Why Larger Models Learn More: Effects of Capacity, Interference, and Rare-Task Retention

Paper · arXiv 2605.29548 · Published May 28, 2026
Reinforcement Learning

Larger models learn tasks smaller models do not. What drives this phenomenon? We develop a simple phenomenological argument that power-law scaling already suggests that a larger model will be able to learn a part of the data distribution that a smaller model fails to learn, even with infinite training data. To validate this claim and identify its causes, we study the effects of model scaling on a synthetic setup consisting of a mixture of tasks that show monotonic scaling curves. The results point to a data-induced competition over resources (neurons). Specifically, smaller models allocate their neurons to high frequency or low complexity tasks, and so they learn solutions that perform poorly on rare and complex tasks. Moreover, this happens even when solutions capable of expressing the desired task exist. We then assess how a larger model circumvents this data-centric bottleneck, finding that it traces to a reduced interference mechanism: larger models can allocate enough resources to common tasks that the gradient updates for those tasks become weak, which means that they do not overwrite rare-task features as they slowly accumulate. Finally, to further validate these claims, we pretrain OLMo models (4M to 4B parameters) on novel tasks of varying frequency and complexity.

Introduction. Modern machine learning is celebrated for its massive generalist models, which are capable of handling arbitrary inputs in diverse and complex environments [1–10]. Based on the empirical finding that larger models often excel where smaller1 models show random-chance performance, prior work has claimed that the ability to solve certain critical tasks only emerges in larger models [11–19]. Such arguments have fueled the drive towards increased scaling. However, given the large training and inference costs that large models impose, it is worth identifying precisely what marginal benefits are unlocked by larger models and whether scaling parameters is the sole way of realizing those benefits. Our argument begins from the observation that power-law scaling [20–22] already suggests that there is a regime in which a smaller model fails to learn parts of a data mixture that a larger model succeeds on, even under asymptotic training (Fig. 1, Sec. 2).

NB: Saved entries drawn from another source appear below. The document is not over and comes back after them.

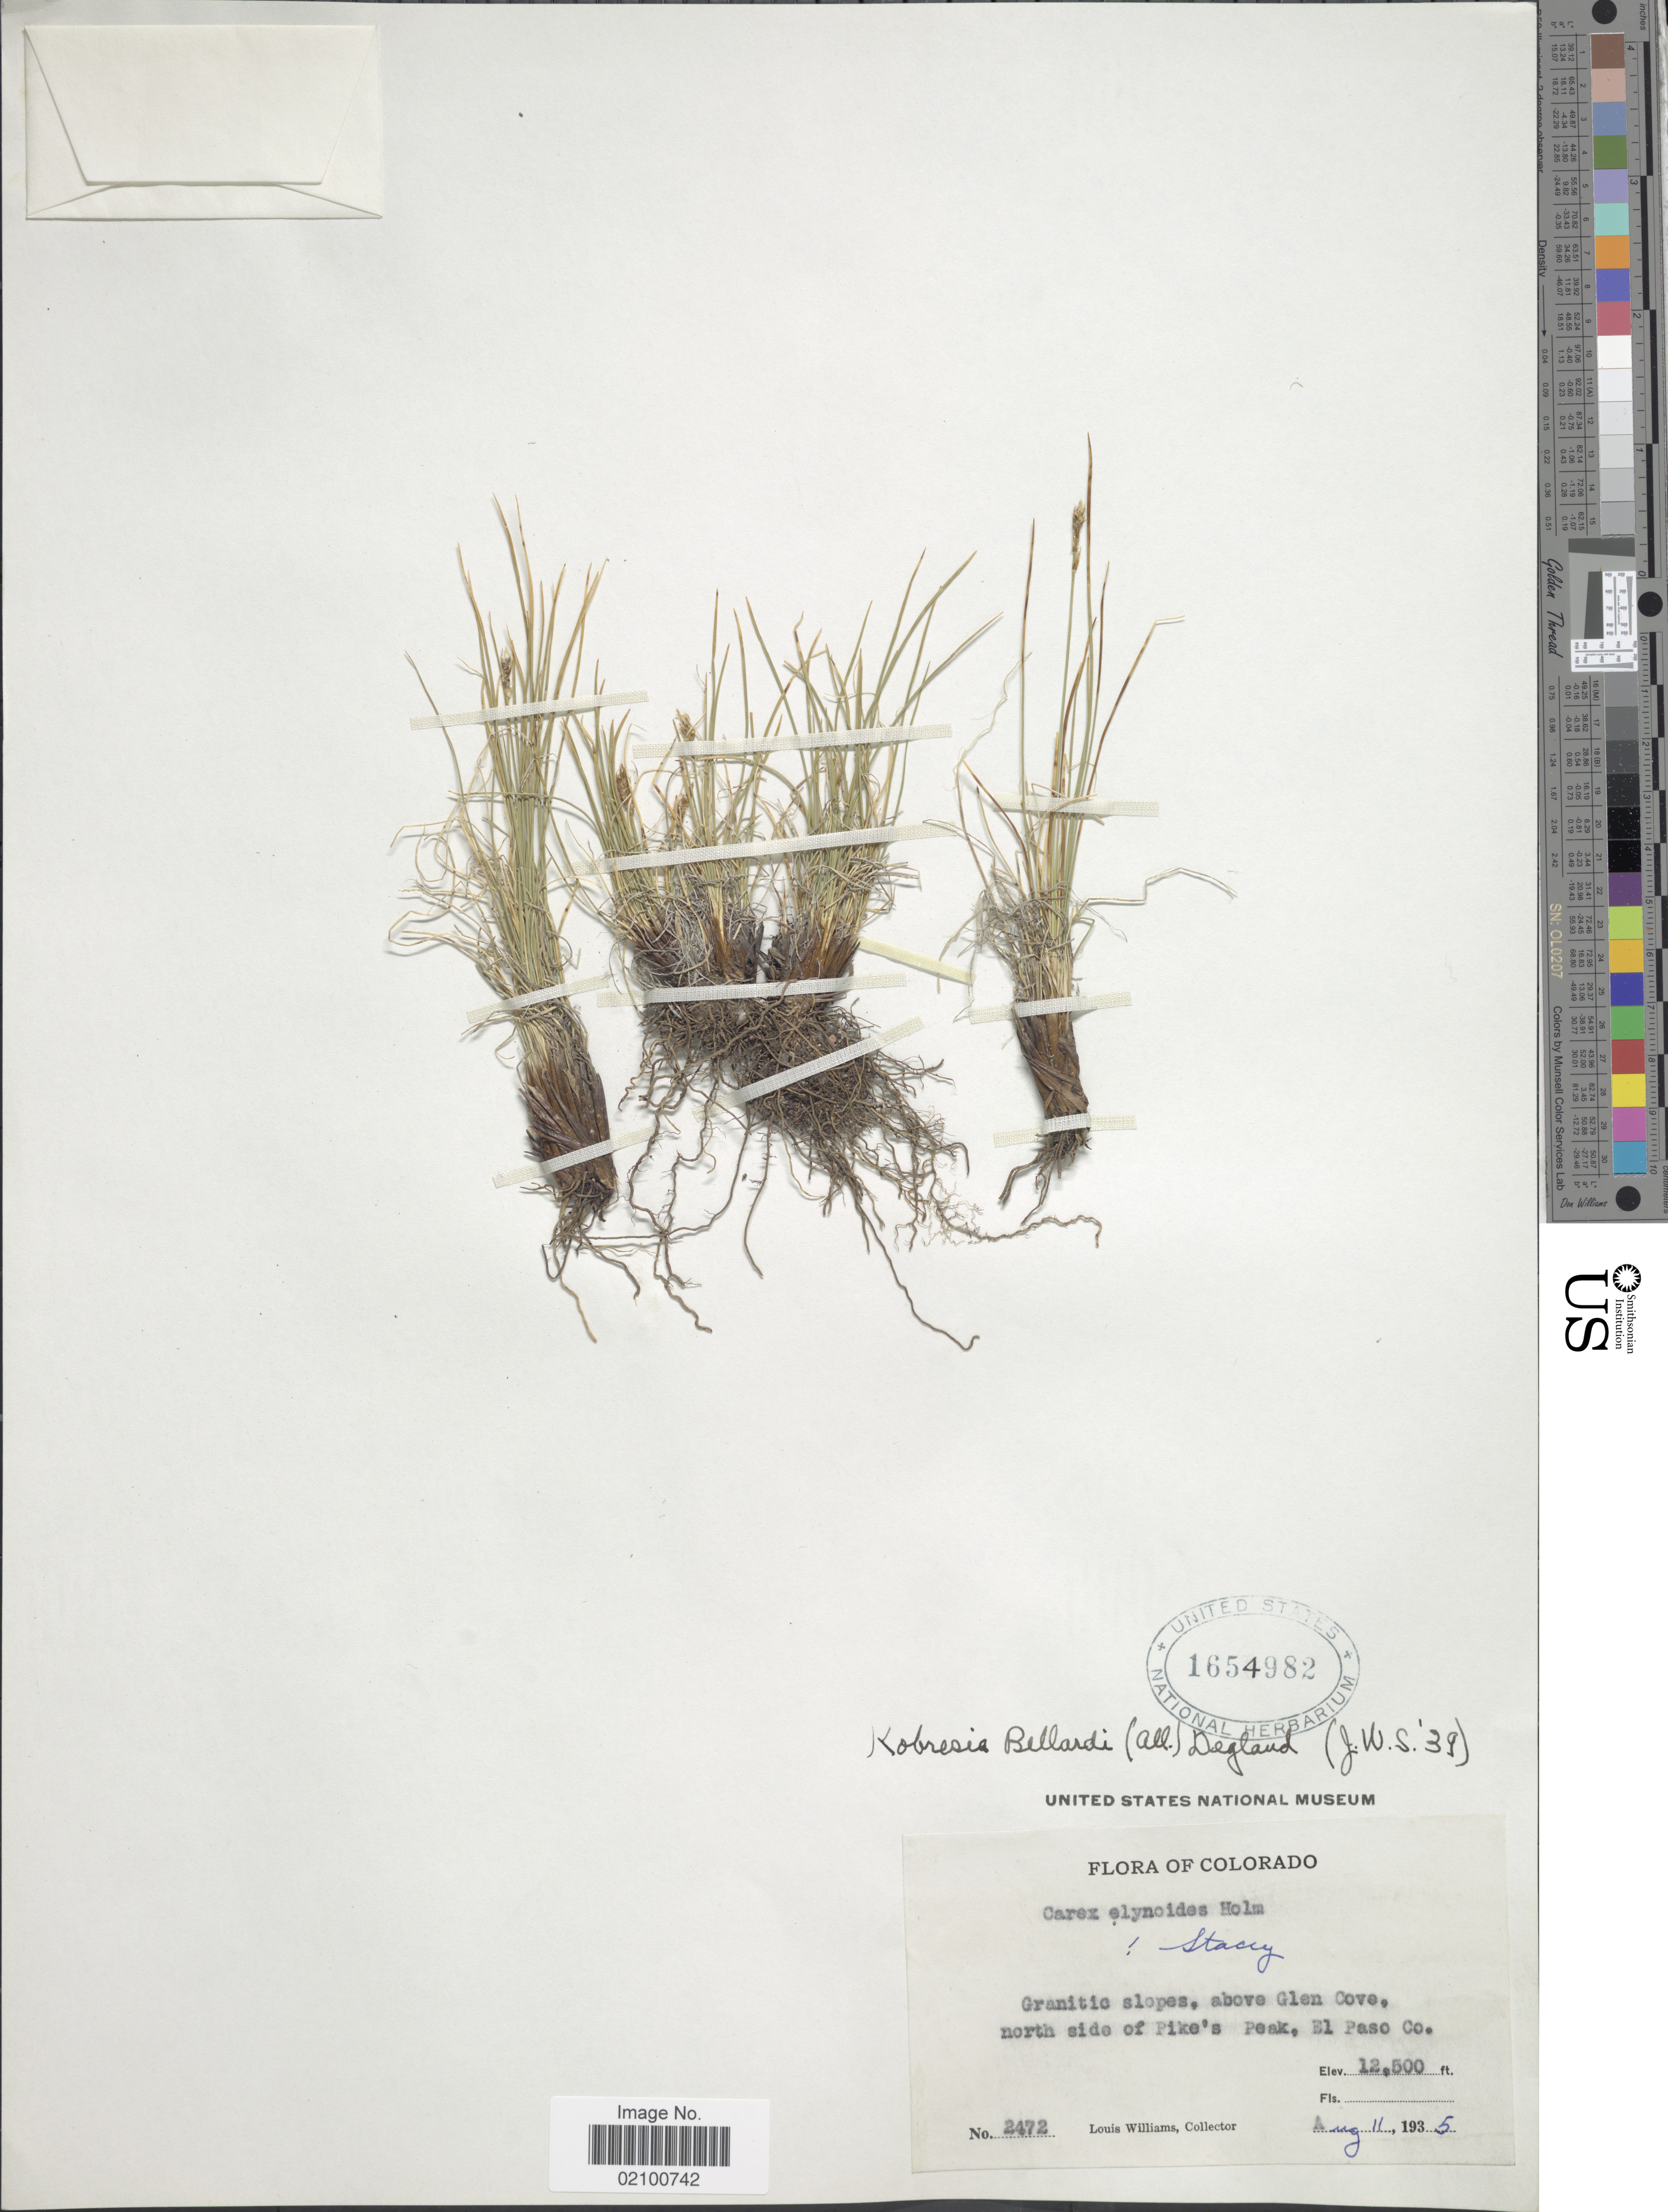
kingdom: Plantae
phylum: Tracheophyta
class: Liliopsida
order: Poales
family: Cyperaceae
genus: Carex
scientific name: Carex myosuroides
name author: Vill.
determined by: Strong, M. T., (US), Smithsonian Institution - National Museum of Natural History (UNITED STATES)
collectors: L. G. Williams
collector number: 2472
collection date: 1935-08-11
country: United States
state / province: Colorado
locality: Above Glen Cove, north side of Pike's Peak, El Paso Co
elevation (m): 3810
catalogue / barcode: US 1654982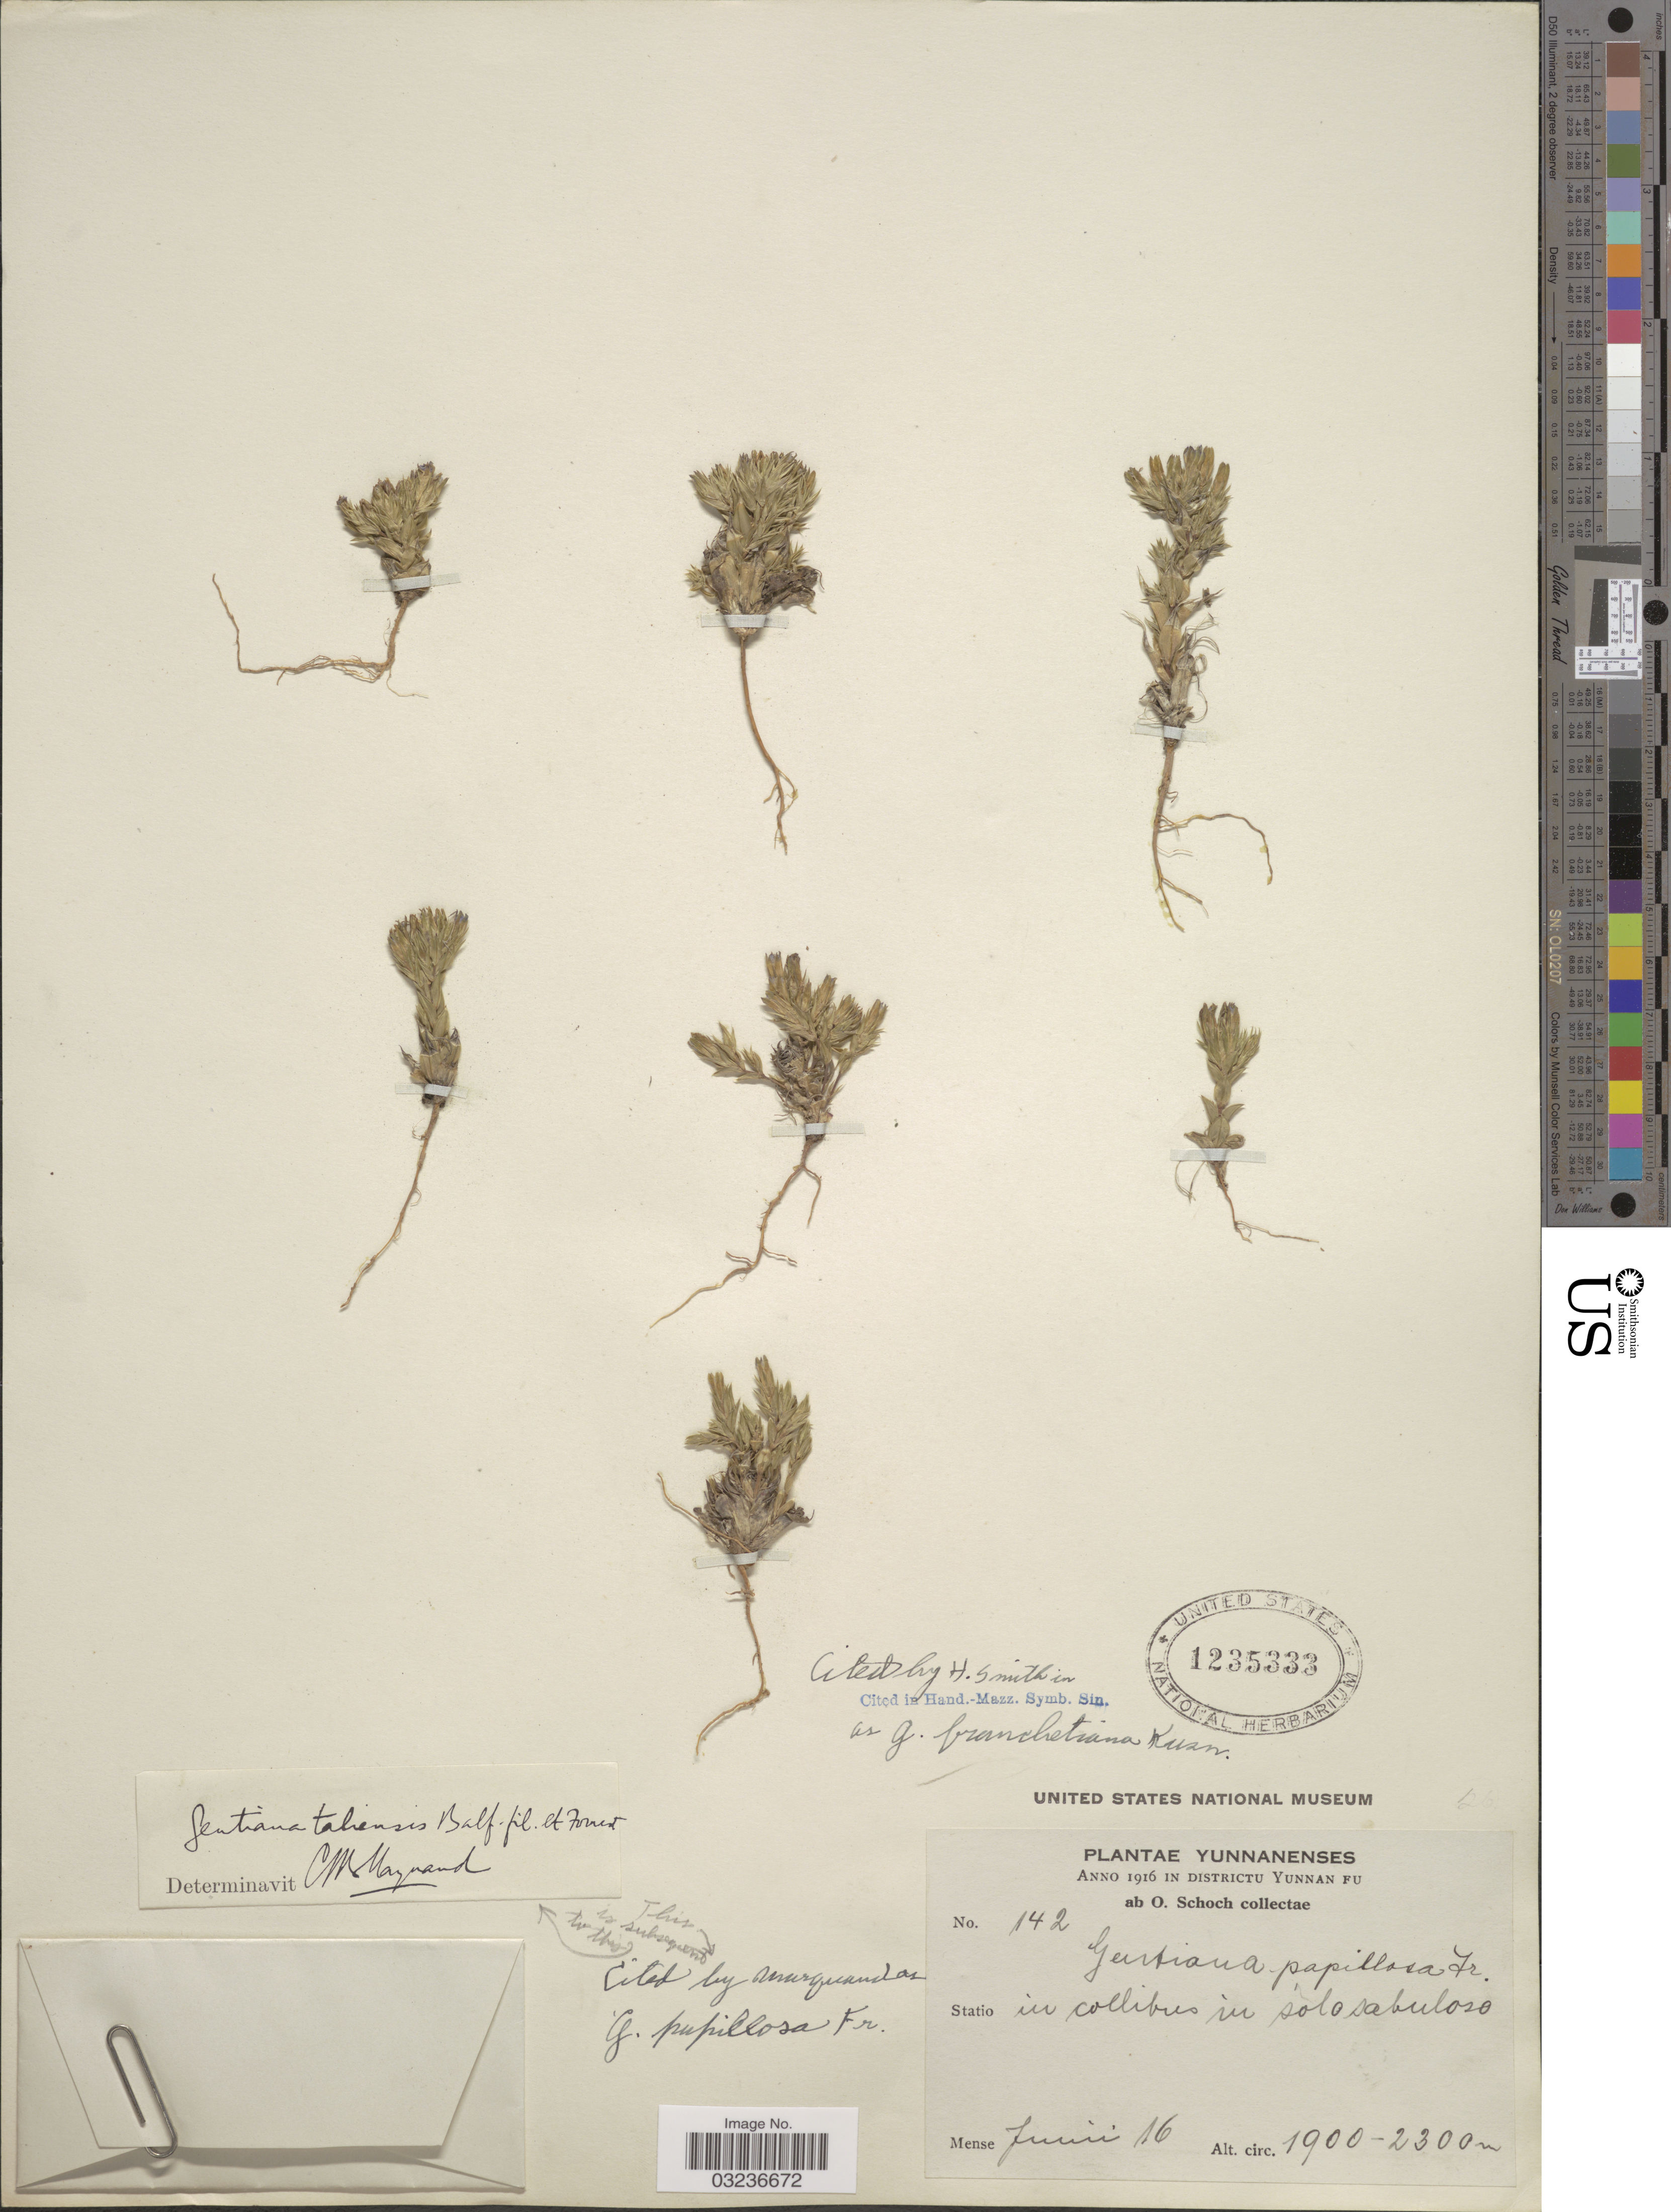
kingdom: Plantae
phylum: Tracheophyta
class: Magnoliopsida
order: Gentianales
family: Gentianaceae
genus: Gentiana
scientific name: Gentiana franchetiana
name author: Kusn.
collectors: O. Schoch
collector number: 142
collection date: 1916-06-16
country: China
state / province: Yunnan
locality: Districtu Yunnan Fu. Statio in collibus in solo sabuloso.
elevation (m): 1900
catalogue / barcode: US 1235333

Discussion / Conclusion. We develop a data-centric account of why larger models can learn tasks that smaller models fail to learn. Specifically, we show that larger models can learn rare tasks from the data mixture, and this phenomenon is explained by learning dynamics, i.e., competition of resources and retention of memories, as well as the task frequency and complexity. Our perspective highlights that understanding scaling requires thinking beyond model expressivity. We need to understand how learning dynamics are at play with task frequency and complexity. It also points toward more intentional design of data mixtures to better elicit target capabilities. For example, simply scaling up the frequency of a target task might provide a more efficient way to learn the task than scaling up the model size.